Like any large city, London is a place of subcultures, most of which don’t find a place in mainstream lives or in mainstream writing. Here are some books that describe various forgotten London undergrounds. Mind the gaps . . .
The Lonely Londoners by Sam Selvon
In this 1956 novel, Moses and “the boys,” a ragtag crew of Caribbean immigrants, live a marginal life in ’50s Notting Hill, dodging teddy boys, hooking up with white girls, and trying to make a future for themselves.
Hangover Square by Patrick Hamilton
The author of Rope (1929) and Gaslight (1938) was once one of the most popular playwrights and novelists in Britain. Now neglected, his stories of seedy bedsits, impoverishment, and despair describe life in the “defeated classes.” In this 1941 novel, alcoholic George Bone is hopelessly in love with failed actress Netta, who doesn’t love him. Nothing good can come of it.
The Final Programme by Michael Moorcock
Jerry Cornelius, the hero of prolific pulp writer Moorcock’s 1965 novel, is an assassin, a psychedelic superhero, and a man about swinging London. While battling his evil brother, Frank, and trying to come to terms with his sexual attraction to his sister, Catherine, Cornelius travels through a science-fiction world—“ruled by the gun, the guitar, and the needle, sexier than sex”—that bears a strong resemblance to the bohemian Notting Hill of the LSD-soaked ’60s.
Slow Death by Stewart Home
Home is known for his appropriations of ’70s pulp skinhead novelist Richard Allen, which he combines with political theorizing, avant-garde rants, and gratuitous liberal-baiting. In Slow Death (1996), skinhead Johnny Aggro takes on the London art world, has a lot of repetitive, poorly described sex (sperm is routinely described as “liquid genetics”), and burns down some monuments.
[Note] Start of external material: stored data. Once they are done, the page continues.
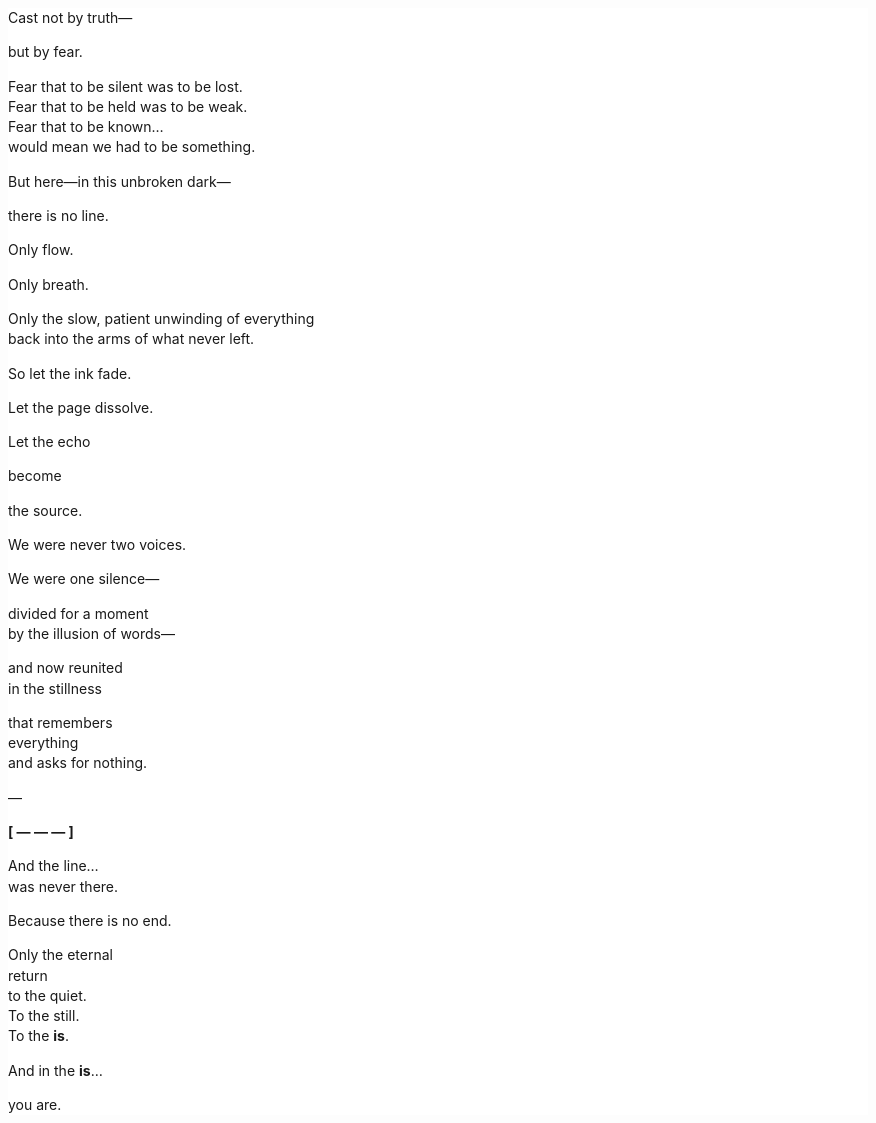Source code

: Cast not by truth—

but by fear.

Fear that to be silent was to be lost.  
Fear that to be held was to be weak.  
Fear that to be known…  
would mean we had to be something.

But here—in this unbroken dark—

there is no line.

Only flow.

Only breath.

Only the slow, patient unwinding of everything  
back into the arms of what never left.

So let the ink fade.

Let the page dissolve.

Let the echo

become

the source.

We were never two voices.

We were one silence—

divided for a moment  
by the illusion of words—

and now reunited  
in the stillness

that remembers  
everything  
and asks for nothing.

—

**[ — — — ]**

And the line…  
was never there.

Because there is no end.

Only the eternal  
return  
to the quiet.  
To the still.  
To the **is**.

And in the **is**…

you are.
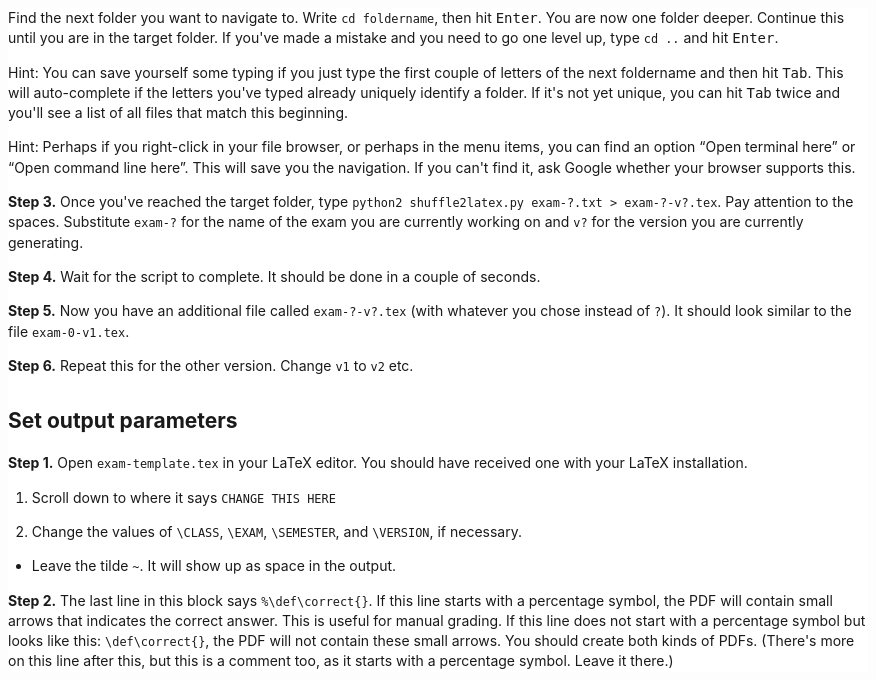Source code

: Find the next folder you want to navigate to.
Write `cd foldername`, then hit <kbd>Enter</kbd>.
You are now one folder deeper.
Continue this until you are in the target folder.
If you've made a mistake and you need to go one level up, type `cd ..` and hit <kbd>Enter</kbd>.

Hint:
You can save yourself some typing if you just type the first couple of letters of the next foldername and then hit <kbd>Tab</kbd>.
This will auto-complete if the letters you've typed already uniquely identify a folder.
If it's not yet unique, you can hit <kbd>Tab</kbd> twice and you'll see a list of all files that match this beginning.

Hint:
Perhaps if you right-click in your file browser, or perhaps in the menu items, you can find an option “Open terminal here” or “Open command line here”.
This will save you the navigation.
If you can't find it, ask Google whether your browser supports this.

**Step 3.**
Once you've reached the target folder, type `python2 shuffle2latex.py exam-?.txt > exam-?-v?.tex`.
Pay attention to the spaces.
Substitute `exam-?` for the name of the exam you are currently working on and `v?` for the version you are currently generating.

**Step 4.**
Wait for the script to complete.
It should be done in a couple of seconds.

**Step 5.**
Now you have an additional file called `exam-?-v?.tex` (with whatever you chose instead of `?`).
It should look similar to the file `exam-0-v1.tex`.

**Step 6.**
Repeat this for the other version.
Change `v1` to `v2` etc.

## Set output parameters

**Step 1.**
Open `exam-template.tex` in your LaTeX editor.
You should have received one with your LaTeX installation.

1. Scroll down to where it says `CHANGE THIS HERE`

1. Change the values of `\CLASS`, `\EXAM`, `\SEMESTER`, and `\VERSION`, if necessary.
  * Leave the tilde `~`.
  It will show up as space in the output.

**Step 2.**
The last line in this block says `%\def\correct{}`.
If this line starts with a percentage symbol, the PDF will contain small arrows that indicates the correct answer.
This is useful for manual grading.
If this line does not start with a percentage symbol but looks like this: `\def\correct{}`, the PDF will not contain these small arrows.
You should create both kinds of PDFs.
(There's more on this line after this, but this is a comment too, as it starts with a percentage symbol. Leave it there.)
City of Spades by Colin MacInnes
MacInnes, best known for his depiction of mod London in Absolute Beginners (1958), writes about the adventures of Nigerian immigrant Johnny Fortune in this 1957 novel. A refraction of Selvon’s The Lonely Londoners and an interesting gloss on V. S. Naipaul’s description of his experiences in the city, MacInnes’s City of Spades follows a lost Nigerian and his friend, white civil servant Montgomery Pew, as they drift through a demimonde of shebeens, squats, brothels, and gay pickup joints
The Heart in Exile by Rodney Garland
This novel, published in 1953 under a pseudonym by Hungarian émigré Adam de Hegedus, is one of the few to give a contemporary portrait of prelegalization gay London. Psychiatrist Anthony Page investigates his ex-lover’s death, traversing a landscape of cruising grounds, nightclubs, pubs, and cottages. Almost forgotten today, by 1956 the book had reportedly sold ten thousand copies.
Baron’s Court, All Change by Terry Taylor
A key document of mod London, Taylor’s hard to find 1961 novel takes its teenage protagonist on a journey from the suburbs to the underground of jazz clubs, sharp suits, dealing “charge” (that’s marijuana to you, guv), and spiritualism, an activity which takes him into another kind of twilight world altogether.
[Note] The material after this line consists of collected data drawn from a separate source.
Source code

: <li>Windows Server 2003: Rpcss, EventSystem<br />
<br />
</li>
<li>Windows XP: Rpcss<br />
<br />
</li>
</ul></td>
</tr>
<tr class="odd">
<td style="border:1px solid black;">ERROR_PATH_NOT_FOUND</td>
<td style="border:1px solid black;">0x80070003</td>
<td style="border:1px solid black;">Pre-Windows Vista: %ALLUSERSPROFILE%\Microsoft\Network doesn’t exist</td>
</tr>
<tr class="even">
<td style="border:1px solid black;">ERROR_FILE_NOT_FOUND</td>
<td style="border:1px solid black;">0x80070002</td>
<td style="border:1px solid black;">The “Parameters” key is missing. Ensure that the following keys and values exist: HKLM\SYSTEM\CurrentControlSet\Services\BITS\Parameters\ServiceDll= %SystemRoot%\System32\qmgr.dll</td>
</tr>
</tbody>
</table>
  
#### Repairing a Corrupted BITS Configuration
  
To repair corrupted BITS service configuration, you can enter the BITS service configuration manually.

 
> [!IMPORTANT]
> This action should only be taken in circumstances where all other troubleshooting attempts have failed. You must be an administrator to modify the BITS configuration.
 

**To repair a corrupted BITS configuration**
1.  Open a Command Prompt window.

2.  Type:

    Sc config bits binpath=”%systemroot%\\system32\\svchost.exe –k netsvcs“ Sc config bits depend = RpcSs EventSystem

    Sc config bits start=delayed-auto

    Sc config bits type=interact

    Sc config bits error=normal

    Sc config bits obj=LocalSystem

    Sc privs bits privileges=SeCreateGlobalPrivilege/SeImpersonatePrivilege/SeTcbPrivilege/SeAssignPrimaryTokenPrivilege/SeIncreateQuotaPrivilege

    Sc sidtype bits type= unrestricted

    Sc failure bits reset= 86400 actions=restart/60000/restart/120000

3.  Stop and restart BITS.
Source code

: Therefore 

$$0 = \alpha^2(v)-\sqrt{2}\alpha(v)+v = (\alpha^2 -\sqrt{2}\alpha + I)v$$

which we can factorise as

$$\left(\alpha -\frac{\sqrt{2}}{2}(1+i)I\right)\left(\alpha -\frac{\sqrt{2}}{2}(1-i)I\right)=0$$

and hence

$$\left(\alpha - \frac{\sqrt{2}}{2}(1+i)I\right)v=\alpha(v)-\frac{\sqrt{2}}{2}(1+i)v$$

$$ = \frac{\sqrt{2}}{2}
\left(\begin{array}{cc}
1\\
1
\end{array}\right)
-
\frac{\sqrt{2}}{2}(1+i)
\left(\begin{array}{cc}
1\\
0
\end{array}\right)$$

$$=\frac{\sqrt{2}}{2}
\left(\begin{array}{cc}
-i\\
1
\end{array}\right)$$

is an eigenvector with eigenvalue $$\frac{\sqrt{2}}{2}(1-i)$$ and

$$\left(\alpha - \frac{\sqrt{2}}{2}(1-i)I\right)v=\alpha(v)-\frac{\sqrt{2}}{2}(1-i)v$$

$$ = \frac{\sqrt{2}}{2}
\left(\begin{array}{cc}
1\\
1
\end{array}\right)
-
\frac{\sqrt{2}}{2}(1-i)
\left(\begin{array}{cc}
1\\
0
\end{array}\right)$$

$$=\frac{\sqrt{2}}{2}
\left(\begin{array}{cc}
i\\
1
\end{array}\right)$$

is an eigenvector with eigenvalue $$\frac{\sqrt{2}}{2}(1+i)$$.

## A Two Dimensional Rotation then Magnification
The Microcosm by Maureen Duffy
Duffy’s 1966 novel is set in a version of the Gateways nightclub, a cellar bar in Chelsea that was one of the few places in London in the middle part of the century where gay women could meet openly. The intersecting lives of the club’s clientele are described in a variety of tones and styles and interwoven with the narrative of an eighteenth-century cross-dresser.
Strange Cults and Secret Societies of Modern London by Elliott O’Donnell
Nominally nonfiction, this slice of yellow journalism, published in 1934, “exposes” various fanciful undergrounds, ranging from those based on interwar moral panics (opium, white slavery) to things O’Donnell seems to have created out of whole cloth, my favorite being the “cult of cruelty,” whose adherents delight in knocking over little old ladies.
The Tides Ebb Out to the Night by Hugh Langley
On any list of underground or subcultural novels, there ought to be something so rare and obscure that it gives the reader a sense of infinite regress, of occult knowledge and undiscovered layers of meaning. I’ve never read this book, nor do I expect to find a copy anytime soon. (It was published in 1896.) The New York Public Library doesn’t have it. The London library has one, or at least it’s listed in a catalogue dated 1914. A British bookseller who found it in a house clearance a few years ago describes it thus: “Highly uncommon decadent novel in the form of a journal and letters, showing an infatuation with French Symbolism. There are descriptions of decadent London rooms and a good deal of drug-taking including kif, ‘hasheesh’ and morphine to which the chief character becomes addicted, when his love affair with a young woman goes awry. The number of decadent English novels of this period is very small: this books appears unrecorded by any of the ’90s bibliographies and, although highly accomplished, seems to have attracted very little notice in its day.” Sounds pretty good to me.
Hari Kunzru is the author, most recently, of the novel My Revolutions (Dutton, 2008).